Una estación evocadora, de versos, de canciones, de cuentos, de novelas, de fotografías, de cuadros … y hoy de este pequeño post en mi humilde blog. El otoño tiene una luz especial, tiene un olor especial, tiene un color especial. Para muchos más tenue, más húmedo, más apagado. Para mí es extraordinario.
El otoño es la estación de los higos, ésos que con un palo y una lata atada alcanzaba a quitar de la higuera, cogida de la mano de mi güelito Armando. De las moras, ésas que cogíamos en calderos por las zarzas de León mis primas y yo y que luego, con la paciencia que sólo da la infancia, machacábamos con abundante azúcar para hacer “nuestra mermelada”, la que dejaba una huella difícil de borrar en la cocina de atrás de San Pedro y en todos los utensilios que no volverían ya nunca a su color habitual. De las ablanas, ésas que cada vez que íbamos a Infiestu sacaba a puñados de un cesto tío Duardo para llenarnos los bolsillos. De las castañas y de los paseos que con el catecismo o con el colegio dábamos para ir a la gueta y pincharnos con los erizos. De ésas castañas que cocidas en ollas grandes en la cocina de carbón de La Abonión daban un olor especial a la comida de los gochos, que por qué no confesar, a mí me encantaba.

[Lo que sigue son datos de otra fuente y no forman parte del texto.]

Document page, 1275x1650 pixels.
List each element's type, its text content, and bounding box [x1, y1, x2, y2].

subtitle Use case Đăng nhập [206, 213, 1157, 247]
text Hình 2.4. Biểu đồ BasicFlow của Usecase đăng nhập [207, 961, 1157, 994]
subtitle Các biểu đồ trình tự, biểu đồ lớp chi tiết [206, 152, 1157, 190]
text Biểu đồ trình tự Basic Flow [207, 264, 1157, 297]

Si nunca habéis comido las castañas cocidas, probadlas, de verdad, son un auténtico manjar. De las granadas, ésa fruta tan exótica que mi madre me compraba para que yo disfrutase, no sólo de su sabor si no, para que me entretuviese deshaciendo sus granos uno a uno y haciendo un montón que luego comía con cuchara.
El otoño, una estación evocadora de muy buenos recuerdos.